Write twenty-four minus seven in a columned math problem on a piece of paper. Have the child do the same. Explain that just like with the tangible items, you cannot take seven away from four and that you’ll have to “borrow” from the “tens” column. Explain that the tens column is the column the number two is in on the paper; and that numerals four and seven are in the ones column. Then draw a vertical line as with “carrying” above.
Going back to the tangible items, have the child form two columns of ten items, and a column of four items to the right of the column of ten so that the combined columns symbolize twenty-four items in a problematic structure. There should be a space between the twenty-four items and the four items. The column of seven items should be below the column of four.
Next have him/her “borrow” one of the columns of ten items by placing them closer to the column of four items.

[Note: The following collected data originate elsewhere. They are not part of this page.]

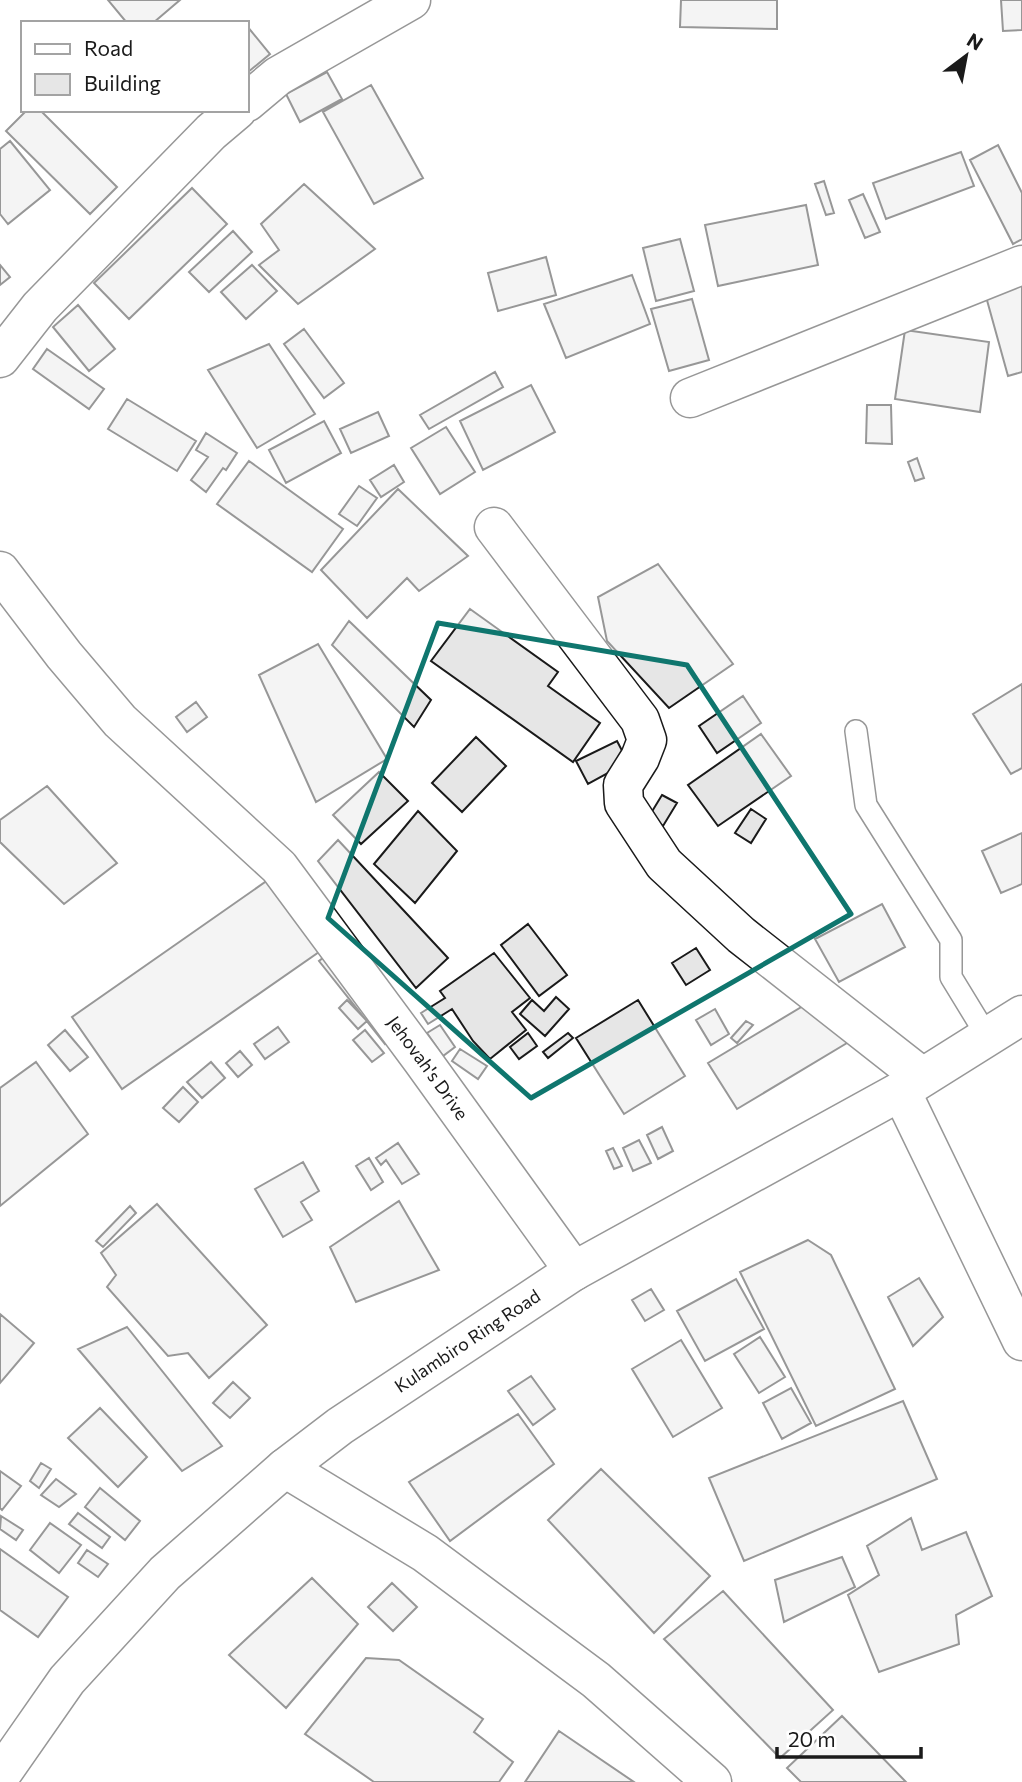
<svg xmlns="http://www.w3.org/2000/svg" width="1022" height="1782" font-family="Commissioner,sans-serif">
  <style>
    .building { fill: #e6e6e6; stroke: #1a1a1a; stroke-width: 2 }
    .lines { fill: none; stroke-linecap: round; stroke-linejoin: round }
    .service-casing { stroke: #1a1a1a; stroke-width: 24 }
    .minor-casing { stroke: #1a1a1a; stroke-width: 41 }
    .tertiary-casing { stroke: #1a1a1a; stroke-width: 41 }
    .service { stroke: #fff; stroke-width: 21 }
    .minor { stroke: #fff; stroke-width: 38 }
    .tertiary { stroke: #fff; stroke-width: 38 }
    .marked { fill: none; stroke: #0f766e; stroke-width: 5; stroke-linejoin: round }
    .labels { text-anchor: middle; stroke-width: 5; stroke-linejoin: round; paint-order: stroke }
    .street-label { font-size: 18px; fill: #1a1a1a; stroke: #fff }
  </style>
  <rect width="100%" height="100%" fill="#fff"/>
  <path class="building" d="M108 0H180L153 23H127Z
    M681 0H777V29L680 27Z
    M1001 0H1022V30L1003 31Z
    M247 26 270 54 247 73Z
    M327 72 342 99 300 122 286 94Z
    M371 85 423 178 374 204 323 112Z
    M27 110H40L117 187 90 214 6 131Z
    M10 141 50 190 8 224 0 214V149Z
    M998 145 1022 193V239L1013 244 970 160Z
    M961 152 974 186 886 219 873 183Z
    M824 181 834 213 826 215 815 184Z
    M304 184 375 249 298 304 259 265 279 250 261 224Z
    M192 188 227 224 129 319 94 283Z
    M863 194 880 232 865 238 849 200Z
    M806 205 818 265 718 286 705 225Z
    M233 231 252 252 209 292 189 272Z
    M680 239 694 291 656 301 643 248Z
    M546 257 556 295 498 311 488 273Z
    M0 265 10 277 0 285Z
    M252 265 277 291 246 319 221 292Z
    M632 275 650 324 566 358 544 304Z
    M1022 283V372L1008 376 985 293Z
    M692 299 709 360 669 371 651 309Z
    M78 305 115 349 89 371 53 327Z
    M304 329 344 383 324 398 284 344Z
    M905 330 989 342 980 412 895 399Z
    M269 344 315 414 257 448 208 370Z
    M47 349 104 389 89 409 33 369Z
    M495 372 503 387 429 429 420 415Z
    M531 385 555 432 483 470 460 421Z
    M127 399 196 441 177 471 108 429Z
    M867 405H891L892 444 866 443Z
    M378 412 389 436 351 453 340 429Z
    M324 421 341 453 286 483 269 450Z
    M446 427 475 472 440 494 411 448Z
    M206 433 237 453 226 470 223 468 206 492 191 480 208 457 196 450Z
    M917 458 924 478 915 481 908 462Z
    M249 461 343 529 312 572 217 504Z
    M394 465 404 482 381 497 370 480Z
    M359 486 377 498 357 526 339 514Z
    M398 489 468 556 419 591 407 578 367 618 321 570Z
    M658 564 733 664 669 708 607 641 598 597Z
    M470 609 558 672 548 686 600 723 573 762 431 661Z
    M349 621 431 700 414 727 332 645Z
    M318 644 387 759 316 802 259 675Z
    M1022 684V768L1011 774 973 714Z
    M743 696 761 723 717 753 699 726Z
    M196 702 207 717 187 732 176 717Z
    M761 734 791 776 718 826 688 785Z
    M476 737 506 766 462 812 432 783Z
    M617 741 628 762 588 784 576 761Z
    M379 772 408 801 361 844 333 815Z
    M47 786 117 863 64 904 0 842V820Z
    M662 795 677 803 663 826 648 818Z
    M751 809 766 819 751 843 735 833Z
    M418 811 457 851 415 903 374 864Z
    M1022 833V884L1001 893 982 851Z
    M338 840 448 958 416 988 318 861Z
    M278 873 329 945 122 1089 72 1017Z
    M882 904 905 947 839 982 815 939Z
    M528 924 567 975 539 996 501 945Z
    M696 948 710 970 686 985 672 963Z
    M332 951 398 1034 385 1044 319 961Z
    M494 953 530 998 512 1012 526 1030 490 1059 473 1041 452 1009 428 1024 421 1013 445 998 440 991Z
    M556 997 569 1009 545 1036 520 1014 532 1000 544 1011Z
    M818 997 847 1043 737 1109 708 1063Z
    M347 1000 367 1021 358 1029 339 1008Z
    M638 1000 685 1076 624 1114 576 1038Z
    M715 1009 729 1034 711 1045 696 1020Z
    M746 1021 753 1025 737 1043 731 1038Z
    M440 1025 455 1047 443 1056 427 1033Z
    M278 1027 289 1042 265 1059 254 1044Z
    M65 1030 88 1057 70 1071 48 1045Z
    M365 1030 384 1053 372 1062 353 1040Z
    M528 1033 537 1046 519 1059 510 1047Z
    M568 1033 573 1038 548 1058 543 1052Z
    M460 1049 487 1066 478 1079 452 1061Z
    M240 1051 252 1065 238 1077 226 1063Z
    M36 1062 88 1134 0 1206V1088Z
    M211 1062 225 1078 202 1098 187 1082Z
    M183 1087 198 1102 179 1122 163 1108Z
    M662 1127 673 1151 658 1159 647 1135Z
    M639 1140 651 1163 633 1171 623 1148Z
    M398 1143 419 1174 402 1184 386 1160 381 1165 376 1158Z
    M613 1148 622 1166 614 1169 606 1151Z
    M369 1158 383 1182 371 1190 356 1166Z
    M303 1162 319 1191 301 1202 312 1220 283 1237 255 1189Z
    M399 1201 439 1270 356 1302 330 1247Z
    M157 1204 267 1325 209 1378 188 1353 168 1356 107 1287 116 1275 101 1253Z
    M130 1206 136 1213 103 1247 96 1241Z
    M808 1240 831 1255 895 1389 816 1426 740 1272Z
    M919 1278 943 1317 913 1346 888 1297Z
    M736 1279 764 1329 705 1361 677 1311Z
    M651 1289 664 1310 645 1321 632 1300Z
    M0 1314 34 1343 0 1383Z
    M127 1327 222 1446 182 1471 78 1349Z
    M760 1337 785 1377 759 1393 734 1354Z
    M681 1340 722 1408 673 1437 632 1369Z
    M531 1376 555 1409 533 1425 508 1391Z
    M233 1382 250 1398 230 1418 213 1403Z
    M791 1388 811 1423 782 1439 763 1403Z
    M903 1401 937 1479 744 1561 709 1478Z
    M100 1408 147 1457 118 1487 68 1438Z
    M518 1414 554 1464 450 1541 409 1482Z
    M41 1463 51 1469 39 1488 30 1481Z
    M601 1469 710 1576 654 1633 548 1520Z
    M0 1471 21 1486 2 1510 0 1508Z
    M56 1479 76 1494 59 1507 41 1495Z
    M100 1488 140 1521 125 1540 85 1507Z
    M78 1513 110 1537 102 1548 69 1524Z
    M1 1516 23 1530 16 1540 0 1529Z
    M911 1518 922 1550 966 1532 992 1596 956 1615 959 1644 879 1672 848 1595 879 1575 867 1546Z
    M50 1523 81 1545 59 1573 30 1550Z
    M0 1549 68 1597 38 1637 0 1610Z
    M87 1550 108 1564 98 1577 78 1563Z
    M842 1557 855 1587 784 1622 775 1580Z
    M312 1578 358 1624 286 1708 229 1655Z
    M392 1583 417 1607 393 1631 368 1607Z
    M723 1591 833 1710 780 1758 664 1639Z
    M366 1658 399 1660 483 1719 474 1732 513 1762 499 1782H374L305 1734Z
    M842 1716 906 1782H801L787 1768Z
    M559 1731 634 1782H525Z"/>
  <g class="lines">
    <defs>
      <path id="service" d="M856 731 866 805 951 940V977L987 1036"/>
      <g id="minor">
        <path d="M247 102 278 76 411 0"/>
        <path d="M0 358 40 307 211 132 237 110"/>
        <path d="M690 398 1022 265"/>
        <path d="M494 527 640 720 647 740 640 758 623 785 624 803 664 864 741 935 922 1077"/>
        <path id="s1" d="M0 571 64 655 120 721 279 867 422 1060 574 1271"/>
        <path d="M901 1091 1022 1341"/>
        <path d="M285 1468 425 1553 596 1680 712 1782"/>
      </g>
      <g id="tertiary">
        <path id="s2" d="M0 1776 67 1680 165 1573 285 1468 340 1426 574 1271 901 1091 1022 1015"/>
      </g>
    </defs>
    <use href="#service" class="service-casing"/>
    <use href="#minor" class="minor-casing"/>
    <use href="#tertiary" class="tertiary-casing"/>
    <use href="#service" class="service"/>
    <use href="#minor" class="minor"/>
    <use href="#tertiary" class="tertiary"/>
  </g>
  <path d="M0 0H1022V1782H0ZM438 623 687 665 851 914 531 1098 328 918Z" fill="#fff" fill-opacity=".55" fill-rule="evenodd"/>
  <path class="marked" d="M438 623 687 665 851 914 531 1098 328 918Z"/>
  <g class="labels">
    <g class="street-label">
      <text dy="6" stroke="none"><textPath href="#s1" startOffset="658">Jehovah's Drive</textPath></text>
      <text dy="6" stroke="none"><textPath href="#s2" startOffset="644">Kulambiro Ring Road</textPath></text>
    </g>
  </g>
  <rect x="21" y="21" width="228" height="91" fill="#ffffff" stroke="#a3a3a3" stroke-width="2"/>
  <rect x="35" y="44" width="35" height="10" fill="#ffffff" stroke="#a3a3a3" stroke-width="2"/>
  <text x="84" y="56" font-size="21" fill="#1a1a1a">Road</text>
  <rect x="35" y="74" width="35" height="21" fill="#e6e6e6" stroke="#a3a3a3" stroke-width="2"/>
  <text x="84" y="91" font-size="21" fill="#1a1a1a">Building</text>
  <g transform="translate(966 56) rotate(32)" stroke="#ffffff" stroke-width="5" paint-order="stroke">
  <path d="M0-5L12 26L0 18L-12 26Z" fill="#1a1a1a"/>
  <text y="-10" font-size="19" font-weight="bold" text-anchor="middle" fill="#1a1a1a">N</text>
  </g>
  <path d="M777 1747v10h144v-10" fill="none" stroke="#1a1a1a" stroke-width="3.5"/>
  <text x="788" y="1747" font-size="21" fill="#1a1a1a" stroke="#ffffff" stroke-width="5" paint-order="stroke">20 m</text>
</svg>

Tell the child to count the items. After the correct number, fourteen, has been totaled, ask if he/she can take seven items away from fourteen items and how many will be left. Let him/her perform the process of moving seven items from the ones column. After the questions have been answered and it has been established that seven items will be left, ask why he/she was able to take seven away from fourteen. Child should answer fourteen is more than seven. Transfer this concept to the math problem on paper.

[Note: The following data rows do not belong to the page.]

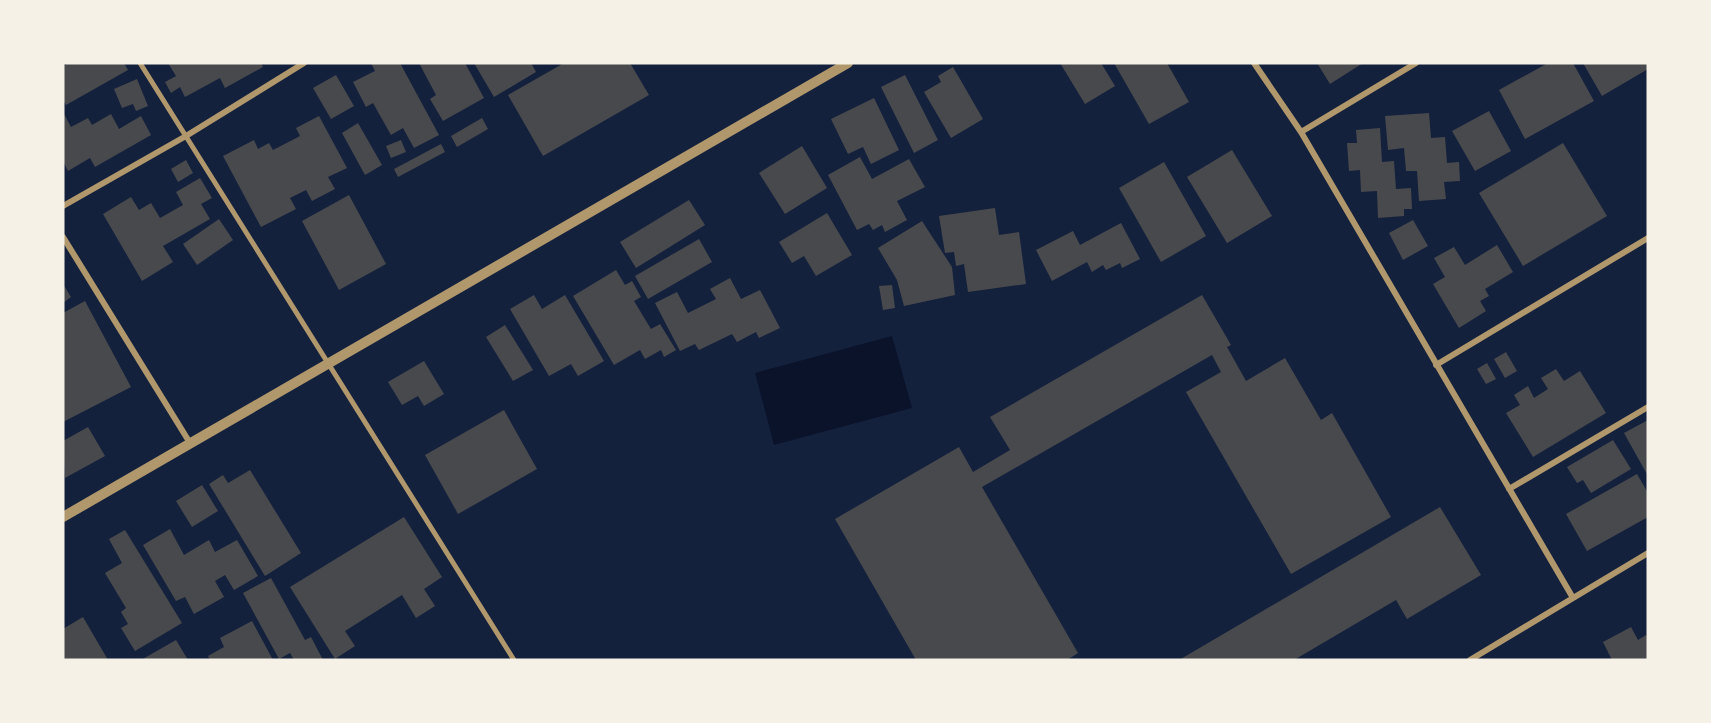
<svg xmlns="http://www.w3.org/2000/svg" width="1711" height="723" viewBox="0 0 1711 723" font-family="'Sofia Sans Condensed',sans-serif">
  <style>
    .water { fill: #0b132b }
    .building { fill: #48494c }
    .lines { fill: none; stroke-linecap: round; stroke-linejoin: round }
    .pedestrian { stroke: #b1986c; stroke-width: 5 }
    .minor { stroke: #b1986c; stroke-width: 6 }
    .tertiary { stroke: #b1986c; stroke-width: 10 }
  </style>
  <rect width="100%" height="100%" fill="#14213d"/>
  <path class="water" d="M892,336l20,72 -138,37 -19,-72z"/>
  <path class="building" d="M69,63h55l4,7 -62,35 -3,-5v-34z
    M168,63h93l2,4 -38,21 -5,-10 -35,19 -5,-10 -9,6 -6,-11 11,-6z
    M371,63h29l39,72 -25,13 -11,-20 -12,7 -18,-32 -7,4 -13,-25 22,-11z
    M419,63h46l19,35 -41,23 -13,-22 6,-4z
    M474,63h57l5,9 -42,25z
    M564,63h66l19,32 -106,61 -35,-61z
    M1060,63h41l14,23 -30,18z
    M1114,63h53l22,39 -40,22z
    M1317,63h46l-33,21z
    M1548,63h25l21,38 -69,38 -26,-49z
    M1583,63h65v6l-46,27z
    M953,67l30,52 -32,19 -27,-46 17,-10 -3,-6z
    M336,75l18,31 -23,13 -18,-31z
    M905,75l33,65 -24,13 -33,-66z
    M137,79l11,27 -12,5 -3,-7 -11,4 -8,-19z
    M874,98l25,52 -28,14 -8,-17 -15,7 -17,-35z
    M1489,111l22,40 -36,20 -23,-40z
    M63,112l8,15 17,-9 4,7 19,-11 8,15 22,-13 10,19 -56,32 -5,-9 -22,13 -5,-10z
    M1429,113l2,25 14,-1 2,26 12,-1 1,19 -16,1 2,17 -27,2 -2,-30h-11l-2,-23 -16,2 -3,-34z
    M319,116l28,52 -19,9 7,12 -23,12 -6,-11 -16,8 6,11 -35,18 -38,-71 31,-16 4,9 11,-6 4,7 27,-14 -4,-8z
    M482,118l6,11 -31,18 -6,-11z
    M358,123l24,42 -17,10 -23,-42z
    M1380,128l2,34 12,-1 2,28 15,-1 1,21h-8v7l-26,2 -1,-27 -16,1 -1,-22 -11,1 -2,-28h10l-1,-13z
    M401,140l5,12 -15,6 -5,-12z
    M1563,143l44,73 -84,50 -44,-73z
    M441,144l4,8 -47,25 -4,-8z
    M802,146l25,42 -42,26 -26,-41z
    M1232,150l40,66 -45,27 -40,-66z
    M860,157l12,22 37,-20 16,28 -28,14 10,19 -22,12 -3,-7 -9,5 -4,-6 -12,6 -29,-55z
    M186,160l7,13 -15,9 -7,-13z
    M1164,162l42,74 -45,26 -42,-74z
    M200,178l12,20 -11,6 9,15 -47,27 10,16 -31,19 -39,-67 28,-17 8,13 12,-7 9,15 23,-13 -7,-13z
    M349,195l37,69 -47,26 -37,-69z
    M689,200l16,25 -69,43 -16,-26z
    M995,208l4,27 20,-3 7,52 -58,8 -4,-28 -8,2 -2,-14 -9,1 -6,-37z
    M827,213l25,42 -36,21 -12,-20 -12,7 -13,-21z
    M219,219l14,21 -36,25 -14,-21z
    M1413,220l15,26 -25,14 -14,-27z
    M922,221l30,46 3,28 -51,11 -7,-26 -19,-32z
    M1121,223l19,36 -18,9 -2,-5 -14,7 -3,-5 -11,7 -5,-10 -35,19 -16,-31 37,-19 7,14z
    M699,239l13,23 -64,37 -13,-23z
    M1497,245l16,27 -28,17 4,7 -9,5 6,10 -27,17 -26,-44 12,-7 -11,-19 20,-11 11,18z
    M616,270l9,15 7,-4 9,16 -7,4 17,28 9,-5 16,26 -12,7 -3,-7 -16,9 -5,-9 -26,15 -41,-69z
    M730,278l11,21 19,-9 20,38 -21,10 -3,-6 -19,10 -5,-8 -33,16 -4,-6 -15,7 -25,-48 22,-11 11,21 28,-14 -6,-10z
    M63,284l8,13 -8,6z
    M892,285l3,23 -12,2 -4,-24z
    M534,295l8,14 23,-14 39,66 -26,15 -7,-12 -22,12 -39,-67z
    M1202,295l29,50 -4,2 19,34 39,-23 36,62 11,-7 59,104 -100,57 -105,-182 35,-20 -9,-17 -230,132 96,166 -11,7h-151l-81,-141 124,-72 14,25 37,-22 -20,-33z
    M85,301l46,86 -68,35v-109z
    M505,325l28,45 -20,11 -27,-44z
    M1506,352l11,19 -12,7 -11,-19z
    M424,361l20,33 -20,12 -6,-10 -16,9 -14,-23z
    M1487,363l9,16 -10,5 -9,-15z
    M1556,369l8,12 16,-10 26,42 -73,44 -27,-44 14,-8 -6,-10 14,-9 6,12 14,-9 -7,-11z
    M504,410l33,59 -79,45 -33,-59z
    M1648,420v56l-24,-43z
    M88,427l17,29 -40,22 -2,-37z
    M1613,440l18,29 -40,24 -8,-13 -6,3 -10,-16z
    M250,470l51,83 -36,23 -56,-92 14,-9 5,8z
    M1637,474l11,19v24l-61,34 -21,-37z
    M202,485l16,26 -26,16 -16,-26z
    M1440,507l41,68 -74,44 -11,-19 -102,60h-115z
    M404,517l38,60 -18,12 11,17 -19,12 -14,-23 -57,36 10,15 -20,13 -45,-72z
    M170,529l14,26 25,-15 6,12 22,-12 21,36 -24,14 -9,-15 -10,6 9,16 -30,17 -9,-17 -9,4 -33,-56z
    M125,530l57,93 -47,28 -14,-23 7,-4 -7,-12 5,-4 -21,-35 17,-10 -13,-24z
    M271,578l34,62 6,-3 12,23h-29l-4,-7 -11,6 -36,-66z
    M83,617l25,43h-45v-31z
    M252,621l21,39h-63l-2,-4 16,-9 -4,-9z
    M1631,627l7,13 8,-5 2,3v22h-36l-9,-18z
    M176,640l12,20h-47z"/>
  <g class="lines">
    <path class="pedestrian" d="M140,63l374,597"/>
    <path class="minor" d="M1254,63l47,69 272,466
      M1301,132l115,-69
      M63,206l123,-70 118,-73
      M63,237l127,206
      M1436,365l212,-127
      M1509,489l139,-82
      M1470,660l178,-107"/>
    <path class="tertiary" d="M63,517l785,-454"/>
  </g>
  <rect width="1711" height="723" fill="none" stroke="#f6f1e7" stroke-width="129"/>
</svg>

Reiterate the fact that you are going to “borrow” ten from the tens column. Draw a diagonal line through the number two; this is called “crossing out”. Place a one about one half the size of the four just to the upper left of the number four. Have the child do the same. Reiterate the fact that you have “borrowed” ten from the tens place; and ten plus the four that were already there makes fourteen. Make sure the child understands that there are now fourteen invisible items in the ones column where there used to be only four.
Place a small number one next to the crossed out number two. Have the child do the same. Ask how many invisible items are left in the tens column. Although there is only a numeral one in this column now, the correct answer is, there are ten invisible items left-this is the tens column. Numbers in the tens column are in degrees of ten. To reinforce this concept, return the child’s attention to the items on the table. Ask how many tangible items are left in the column that used to be twenty after you borrowed ten of the items and gave them to the four. The answer should be ten.
Ask how much will be left after you take seven from the fourteen. After the correct answer, seven, has been established, you and the child write the answer, seven, below the horizontal line, just below the number four. Now, you and the child bring down the one that is remaining in the tens column and place it next to the seven below the horizontal line on your papers. Tell the child there are zero items to add to the one in the tens column.
NOTE: A “0” may be placed to the left of the seven, just below the initial number in the tens column-in this case, number 2-to help the child understand there are zero tens available to subtract from the one.
These simple tips should make carrying and borrowing a cinch once children master them. Start using two numerals at the “tops” and at the “bottoms” of problems after the child conquers these basics of adding or taking away one numeral. Eventually, the child will be able to add or subtract three, four, and more numerals in a row; and to “add” three, four and more “rows” of numbers.